O cardiologista veterinário Bruce Kornreich, director do Centro de Saúde Felina da Universidade de Cornell, completa que estes animais só foram domesticados nos últimos milhares de anos — com estimativas que variam entre os quatro mil e os 9500 anos —, o que é bastante recente no que diz respeito à evolução. Para o veterinário, ter um gato é "quase como ter um animal selvagem em casa".
Pixel, o gato malhado de Phoebe Cheong, mostrou o lado selvagem pouco depois de se ter mudado para um apartamento repleto de plantas em Miami. Um dia, a dona chegou a casa, sentiu o cheiro a fezes e depois encontrou Pixel a brincar com um cacto que tinha desenterrado de um vaso. Além disto, o animal defecou no sítio onde a planta tinha estado. Troca justa? Phoebe não pensou assim. No entanto, deixou passar.
A dona acredita que o gato vivia na rua antes de ser adoptado, "por isso cavar terra provavelmente fazia parte do ambiente natural onde estava". Mas quando o animal foi viver consigo para Brooklyn, Phoebe começou a pensar em formas de proteger as plantas do felino. Substituí-las é dispendioso, além disso várias plantas que estão nas casas, como é o caso dos lírios, são tóxicas para os gatos.
Nas redes sociais e no blog Welcome to the Jungle Home (Bem-vindo à Casa da Selva, em tradução livre), a tutora partilha tácticas para ajudar gatos e plantas a viverem em harmonia. Eis uma dica: colocar cascas de citrinos no chão, já que o cheiro é bastante desagradável para os felinos. Pôr pedras em cima da terra também pode dissuadir os gatos de esgravatarem na terra.

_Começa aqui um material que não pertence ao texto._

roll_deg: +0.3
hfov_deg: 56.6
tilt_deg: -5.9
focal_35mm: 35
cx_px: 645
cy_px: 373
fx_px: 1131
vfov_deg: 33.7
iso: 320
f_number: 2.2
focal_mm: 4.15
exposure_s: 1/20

Phoebe pendura as plantas de que mais gosta e que são mais caras no tecto, embora note que, por vezes, os animais se atiram a elas como se fossem brinquedos, e cultiva erva gateira na varanda para que Pixel e os dois irmãos, Terracotta e Aquiles, tenham uma alternativa não tóxica para mastigar.
No entanto, no final, explica que "só podes jogar na defensiva, por isso, se tiveres alguma dúvida de que consegues manter os teus gatos longe das tuas plantas, terás de renunciar a certas variedades tóxicas".

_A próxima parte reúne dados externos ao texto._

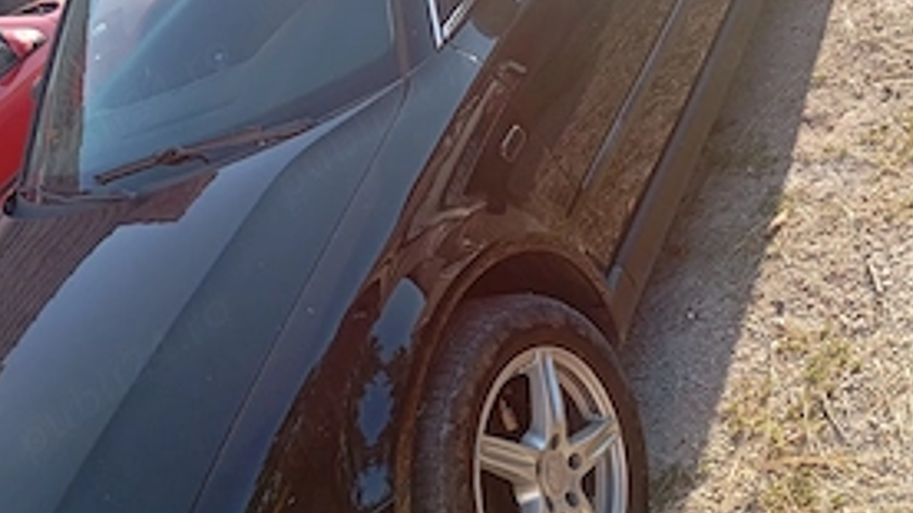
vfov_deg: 26.9
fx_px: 1065
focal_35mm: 44
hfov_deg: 46.4
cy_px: 156
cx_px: 447
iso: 52
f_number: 1.8
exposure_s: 1/250
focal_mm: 4.25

Quando Phoebe dá conselhos a quem tem gatos sobre a melhor forma de adaptar a casa para estes animais, diz que "os gatos são como crianças pequenas que podem chegar ao tecto" e recomenda a suposição de que estes animais podem chegar onde quiserem se forem suficientemente determinados.
Existem vários produtos no mercado que podem ser utilizados para proteger uma casa e torná-la à prova de gatos, desde logo protectores de cordas, que a tutora diz serem eficazes para evitar que os felinos mordam os fios eléctricos. A par disto, os bloqueadores criados para impedir que os brinquedos fiquem debaixo de sofás também os podem dissuadir de se esconderem nestes locais, e a fita adesiva pode ser utilizada para fixar objectos nas prateleiras ou na lareira.
O veterinário Kornreich sugere também que os donos que têm gatos muito activos podem pensar em colocar um catio no exterior, se tiverem espaço, uma vez que estas estruturas vedadas permitem que os animais observem aves e a natureza em segurança.
Chanel Driscoll Rosenberg foi mais longe e protegeu todo o quintal da casa em Fort Smith, Arca, depois de pesquisar "vedação à prova de gato" no Pinterest. Fixou redes à volta do perímetro da vedação para ficar com mais altura usando suportes em L, um berbequim e uma pistola de agrafar. Depois acrescentou poleiros para que os gatos pudessem saltar para diferentes níveis.
Segundo Chanel, com todos estes materiais, o projecto custou algumas centenas de dólares e permitiu aos felinos mais liberdade para explorarem. "Não sei de mais ninguém que tenha feito isto ou que se tenha esforçado ao máximo como eu fiz pelos meus gatos", afirma.